禍罪の子を偏見の目で見ないでくれた唯一の家。
当時一緒に遊んだ女の子はおなまーえとそう年は変わらなかったはず。
「母の旧姓がフローライトでして、もう祖父の代で畳んだ旧家なのですが、これだけはと代々受け継いできているそうです。」
そうか、50年も経っていたらそうなるのか。おそらく彼の母親が、おなまーえとかつて一緒に遊んでいた少女。
そしてそれをよく眺めていたのは彼の言う祖父だろう。
「……お祖父様はご健在なのですか?」
「ええ。女々しいと言われるのですが、花を愛でるのが趣味のようで、毎日朝早くから庭の手入れをしていますよ。
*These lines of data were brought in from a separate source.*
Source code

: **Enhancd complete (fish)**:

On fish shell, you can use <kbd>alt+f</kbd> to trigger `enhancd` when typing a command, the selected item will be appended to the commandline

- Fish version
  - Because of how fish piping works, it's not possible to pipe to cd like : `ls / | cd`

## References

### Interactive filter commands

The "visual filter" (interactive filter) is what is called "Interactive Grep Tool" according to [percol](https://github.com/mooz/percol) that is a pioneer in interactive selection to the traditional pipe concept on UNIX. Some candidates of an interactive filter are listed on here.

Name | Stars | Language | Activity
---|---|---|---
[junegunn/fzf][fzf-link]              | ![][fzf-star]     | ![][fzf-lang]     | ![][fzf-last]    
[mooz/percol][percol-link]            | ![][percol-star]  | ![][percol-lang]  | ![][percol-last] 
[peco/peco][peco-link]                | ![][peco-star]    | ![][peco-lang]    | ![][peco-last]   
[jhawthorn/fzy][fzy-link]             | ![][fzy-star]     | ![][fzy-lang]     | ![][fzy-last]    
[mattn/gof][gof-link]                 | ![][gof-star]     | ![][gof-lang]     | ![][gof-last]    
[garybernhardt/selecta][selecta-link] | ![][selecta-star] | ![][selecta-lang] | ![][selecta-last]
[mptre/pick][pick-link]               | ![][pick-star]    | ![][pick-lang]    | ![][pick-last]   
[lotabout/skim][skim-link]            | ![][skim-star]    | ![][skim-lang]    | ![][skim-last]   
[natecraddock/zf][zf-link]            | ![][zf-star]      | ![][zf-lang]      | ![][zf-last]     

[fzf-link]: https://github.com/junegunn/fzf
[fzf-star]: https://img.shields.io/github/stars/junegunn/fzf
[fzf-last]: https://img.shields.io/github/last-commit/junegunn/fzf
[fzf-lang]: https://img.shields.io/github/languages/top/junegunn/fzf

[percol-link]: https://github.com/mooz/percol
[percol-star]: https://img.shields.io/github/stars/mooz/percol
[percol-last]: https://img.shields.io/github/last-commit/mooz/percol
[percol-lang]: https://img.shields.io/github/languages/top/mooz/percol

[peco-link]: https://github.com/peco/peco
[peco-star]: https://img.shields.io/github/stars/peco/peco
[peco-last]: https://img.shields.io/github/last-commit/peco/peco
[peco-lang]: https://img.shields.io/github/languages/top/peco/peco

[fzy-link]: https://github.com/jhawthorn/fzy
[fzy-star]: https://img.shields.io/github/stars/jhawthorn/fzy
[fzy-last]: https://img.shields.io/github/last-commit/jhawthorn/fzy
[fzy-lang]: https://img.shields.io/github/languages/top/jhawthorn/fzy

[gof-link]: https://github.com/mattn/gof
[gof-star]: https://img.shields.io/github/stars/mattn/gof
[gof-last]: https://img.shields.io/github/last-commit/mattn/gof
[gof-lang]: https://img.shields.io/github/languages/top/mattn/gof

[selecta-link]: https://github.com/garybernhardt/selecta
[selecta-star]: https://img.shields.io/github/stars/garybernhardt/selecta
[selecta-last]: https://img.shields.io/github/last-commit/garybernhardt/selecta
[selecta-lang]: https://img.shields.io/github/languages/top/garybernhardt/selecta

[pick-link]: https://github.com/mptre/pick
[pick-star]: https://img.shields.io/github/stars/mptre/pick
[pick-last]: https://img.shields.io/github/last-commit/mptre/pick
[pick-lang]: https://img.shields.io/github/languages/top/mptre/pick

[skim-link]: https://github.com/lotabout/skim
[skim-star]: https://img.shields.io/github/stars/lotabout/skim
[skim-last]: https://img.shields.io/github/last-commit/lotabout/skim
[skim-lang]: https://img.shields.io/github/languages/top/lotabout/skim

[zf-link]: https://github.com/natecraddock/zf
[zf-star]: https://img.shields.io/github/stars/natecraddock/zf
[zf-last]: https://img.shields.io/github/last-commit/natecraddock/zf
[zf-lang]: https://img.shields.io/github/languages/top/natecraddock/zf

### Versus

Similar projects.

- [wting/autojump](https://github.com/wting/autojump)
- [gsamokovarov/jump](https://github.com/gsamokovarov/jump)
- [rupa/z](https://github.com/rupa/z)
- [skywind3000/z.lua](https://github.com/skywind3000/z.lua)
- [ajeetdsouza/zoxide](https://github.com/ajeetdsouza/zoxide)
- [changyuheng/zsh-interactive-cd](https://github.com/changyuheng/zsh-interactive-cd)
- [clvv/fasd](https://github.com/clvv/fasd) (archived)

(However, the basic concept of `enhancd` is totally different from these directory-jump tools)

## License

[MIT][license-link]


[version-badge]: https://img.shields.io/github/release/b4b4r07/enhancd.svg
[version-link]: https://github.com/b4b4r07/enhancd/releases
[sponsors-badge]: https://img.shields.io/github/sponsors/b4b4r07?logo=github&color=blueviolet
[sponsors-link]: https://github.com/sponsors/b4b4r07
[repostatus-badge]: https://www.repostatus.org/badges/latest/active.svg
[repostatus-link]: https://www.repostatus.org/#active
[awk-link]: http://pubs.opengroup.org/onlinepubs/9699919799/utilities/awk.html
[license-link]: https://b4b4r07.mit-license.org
」
それを聞いて嬉しい気持ちでいっぱいになった。
花を愛でていたフローライト家はちっとも変わっていないのだ。
「……どうかされましたか?」
「いえ、なんでもないです。……少し…懐かしい気持ちになっただけです。」
****
『おなまーえちゃんは綺麗なお目目をしているのね』
彼女に初めてそう言われた時、嫌味で言われたのかとショックを受けた。
赤い目は禍罪の証。
家族は庇ってくれたが、外に出れば多くの人がおなまーえのことを穢らわしいものを見る目で見た。
『ああ、違うの。安心して。』
ショックが表情に出ていたのだろう、彼女は慌てて弁明をした。
『禍罪だとかそういうのは関係ないの。ただ、本当に綺麗だから、もっと見ていたいなって。』
彼女はそう言い、おなまーえの頭を優しく持ち上げる。真紅の瞳に吸い込まれんばかりにじっと見つめた。